# [PROVIDED MATERIAL]

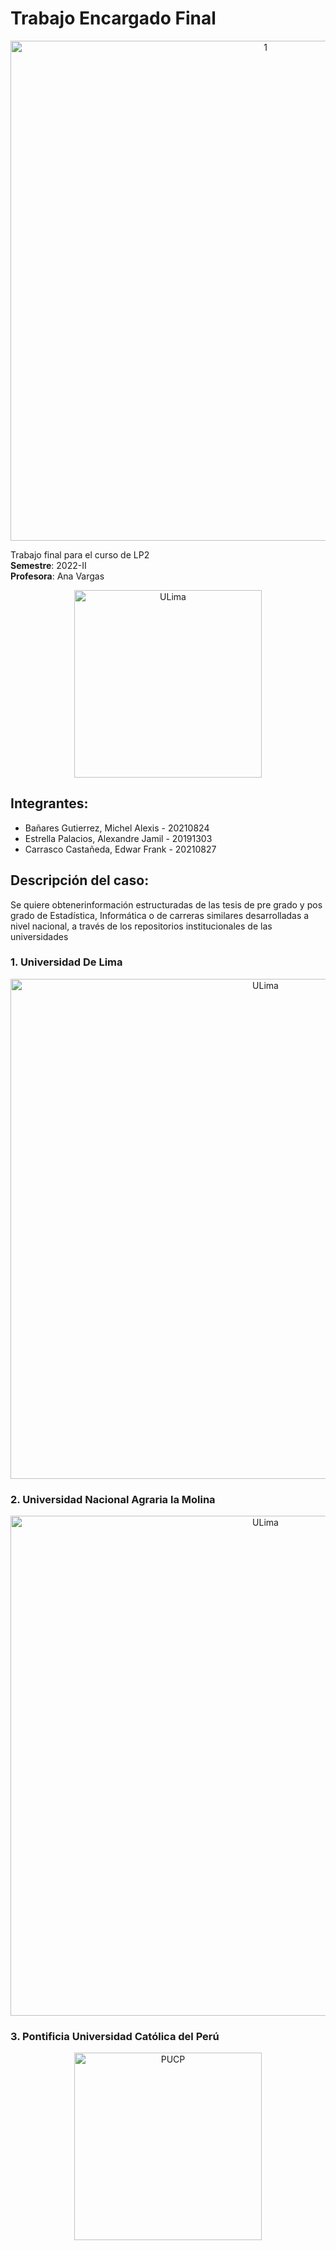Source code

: 
# Trabajo Encargado Final
<div>
<p style = 'text-align:center;'>
<img src="https://i.pinimg.com/originals/4c/d6/ea/4cd6eaa599851725aa5a195d162fb20d.gif" alt="1" width="800px">
</p>
</div>

Trabajo final para el curso de LP2\
**Semestre**: 2022-II\
**Profesora**: Ana Vargas
<div>
<p style = 'text-align:center;'>
<img src="https://i.ibb.co/RH5GbDp/de6c14ed-a7dc-4bef-926d-f92943328a2f.jpg" alt="ULima" width="300px">
</p>
</div>

## Integrantes:
- Bañares Gutierrez, Michel Alexis - 20210824
- Estrella Palacios, Alexandre Jamil - 20191303
- Carrasco Castañeda, Edwar Frank    - 20210827

## Descripción del caso:
Se quiere obtenerinformación estructuradas de las tesis de pre grado y pos grado de Estadística,
Informática o de carreras similares desarrolladas a nivel nacional, a través de los repositorios
institucionales de las universidades

### 1. Universidad De Lima
<div>
<p style = 'text-align:center;'>
<img src="https://orientacion.universia.edu.pe/imgs2011/imagenes/banner_T2019M07D25_111507@2x.gif" alt="ULima" width="800px">
</p>
</div>

### 2. Universidad Nacional Agraria la Molina
<div>
<p style = 'text-align:center;'>
<img src="https://web.lamolina.edu.pe/ppl/templates/img/logo-unalm.png" alt="ULima" width="800px">
</p>
</div>

### 3. Pontificia Universidad Católica del Perú
<div>
<p style = 'text-align:center;'>
<img src="https://estudiaperu.pe/wp-content/uploads/2021/04/PUCP-virtual-Cursos-de-pregrado-y-maestrias-a-distancia-1.jpg" alt="PUCP" width="300px">
</p>
</div>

# [WHAT THE TASK REQUIRES]
If an entry holds a picture, leave that picture out, and transcribe the rest of the listing above exactly.

# [YOUR RESPONSE]
Source code

: 
# Trabajo Encargado Final
<div>
<p style = 'text-align:center;'>
<img src="https://i.pinimg.com/originals/4c/d6/ea/4cd6eaa599851725aa5a195d162fb20d.gif" alt="1" width="800px">
</p>
</div>

Trabajo final para el curso de LP2\
**Semestre**: 2022-II\
**Profesora**: Ana Vargas
<div>
<p style = 'text-align:center;'>
<img src="https://i.ibb.co/RH5GbDp/de6c14ed-a7dc-4bef-926d-f92943328a2f.jpg" alt="ULima" width="300px">
</p>
</div>

## Integrantes:
- Bañares Gutierrez, Michel Alexis - 20210824
- Estrella Palacios, Alexandre Jamil - 20191303
- Carrasco Castañeda, Edwar Frank    - 20210827

## Descripción del caso:
Se quiere obtenerinformación estructuradas de las tesis de pre grado y pos grado de Estadística,
Informática o de carreras similares desarrolladas a nivel nacional, a través de los repositorios
institucionales de las universidades

### 1. Universidad De Lima
<div>
<p style = 'text-align:center;'>
<img src="https://orientacion.universia.edu.pe/imgs2011/imagenes/banner_T2019M07D25_111507@2x.gif" alt="ULima" width="800px">
</p>
</div>

### 2. Universidad Nacional Agraria la Molina
<div>
<p style = 'text-align:center;'>
<img src="https://web.lamolina.edu.pe/ppl/templates/img/logo-unalm.png" alt="ULima" width="800px">
</p>
</div>

### 3. Pontificia Universidad Católica del Perú
<div>
<p style = 'text-align:center;'>
<img src="https://estudiaperu.pe/wp-content/uploads/2021/04/PUCP-virtual-Cursos-de-pregrado-y-maestrias-a-distancia-1.jpg" alt="PUCP" width="300px">
</p>
</div>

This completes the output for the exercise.